A person of interest was in custody Sunday after a shooting during final exams at Brown University that killed two students and wounded nine others, though key questions remained unanswered more than 12 hours after the attack.
The attack on Saturday afternoon set off hours of chaos across the Ivy League campus and surrounding Providence neighborhoods as hundreds of officers searched for the shooter and urged students and staff to shelter in place. The lockdown, which stretched into the night, was lifted early Sunday, but authorities had not yet released information about a potential motive.
Col. Oscar Perez, the Providence police chief, said that the person in custody was in their 30s and that investigators were not searching for anyone else but that no one has been charged yet. He declined to say whether the detained person had any connection to Brown.

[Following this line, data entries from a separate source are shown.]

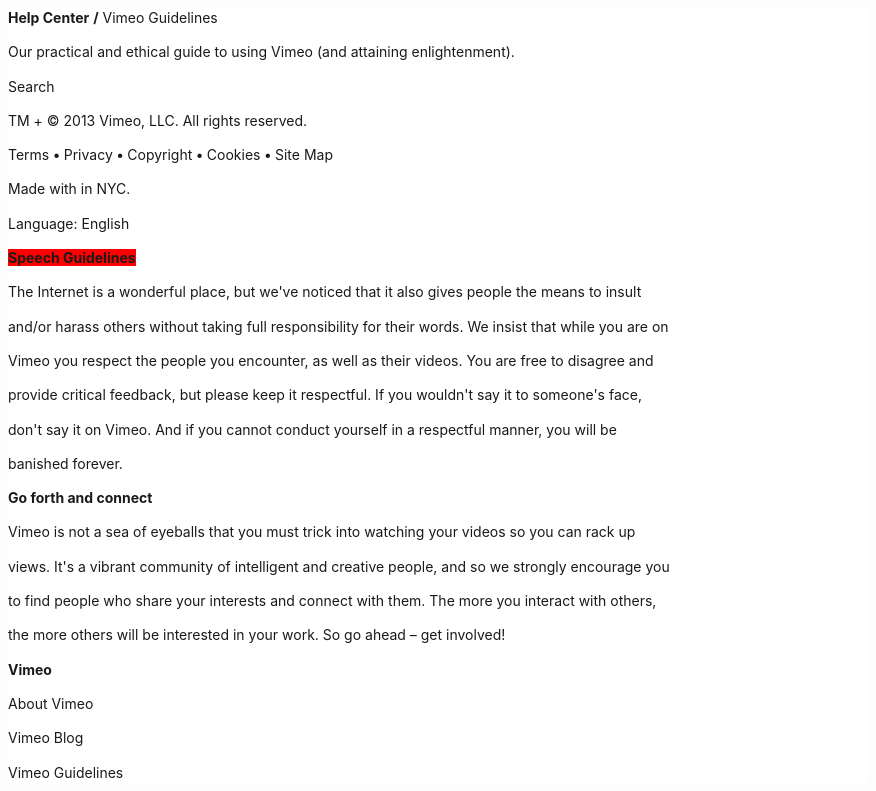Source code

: **Help Center** **/** Vimeo Guidelines


Our practical and ethical guide to using Vimeo (and attaining enlightenment).


Search



TM + © 2013 Vimeo, LLC. All rights reserved. 


Terms **•** Privacy **•** Copyright **•** Cookies **•** Site Map 


Made with in NYC.


Language: English


<span style="background-color: red;">**Speech Guidelines**


The Internet is a wonderful place, but we've noticed that it also gives people the means to insult


and/or harass others without taking full responsibility for their words. We insist that while you are on


Vimeo you respect the people you encounter, as well as their videos. You are free to disagree and


provide critical feedback, but please keep it respectful. If you wouldn't say it to someone's face,


don't say it on Vimeo. And if you cannot conduct yourself in a respectful manner, you will be


</span>banished forever.


**Go forth and connect**


Vimeo is not a sea of eyeballs that you must trick into watching your videos so you can rack up


views. It's a vibrant community of intelligent and creative people, and so we strongly encourage you


to find people who share your interests and connect with them. The more you interact with others,


the more others will be interested in your work. So go ahead – get involved!


**Vimeo**


About Vimeo


Vimeo Blog


Vimeo Guidelines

The person was taken into custody at a Hampton Inn hotel in Coventry, Rhode Island, about 20 miles (32 kilometers) from Providence, where police officers and FBI agents remained Sunday, blocking off a hallway with crime scene tape as they searched the area.
The shooting occurred during one of the busiest moments of the academic calendar, as final exams were underway. Brown canceled all remaining classes, exams, papers and projects for the semester and told students they were free to leave campus, underscoring the scale of the disruption and the gravity of the attack.
The gunman opened fire inside a classroom in the university’s engineering building, firing more than 40 rounds from a 9 mm handgun, a law enforcement official told The Associated Press. As of Sunday morning, authorities had not recovered a firearm but did find two loaded 30-round magazines, the official said. The official was not authorized to discuss the investigation publicly and spoke to AP on the condition of anonymity.
“Everybody’s reeling, and we have a lot of recovery ahead of us,” Brown University President Christina Paxson said at a news conference.
“Our community’s strong and we’ll get through it, but it’s devastating.”
As of Sunday morning, one student had been released from the hospital, said Paxson. Seven others were in critical but stable condition and one was in critical condition.
Some business remain closed in shocked city Many area businesses announced Sunday that they would remain closed. A scheduled 5K run was postponed until next weekend. Providence leaders said residents would notice a heavier police presence.
“We all, intellectually, knew it could happen anywhere, including here, but that’s not the same as it happening in our community, and so this is an incredibly upsetting and emotional time for Providence, for Brown, for all of us," Mayor Brett Smiley said at the news conference. “It's not something that we should have to train for, but we have.”
Investigators were not immediately sure how the shooter got inside the first-floor classroom at the Barus & Holley building, a seven-story complex that houses the School of Engineering and physics department. The building includes more than 100 laboratories, dozens of classrooms and offices, according to the university’s website.
Engineering design exams were underway. Outer doors of the building were unlocked but rooms being used for final exams required badge access, Smiley said.
Brown, the seventh-oldest higher education institution in the U.S., is one of the nation’s most prestigious colleges with roughly 7,300 undergraduates and more than 3,000 graduate students.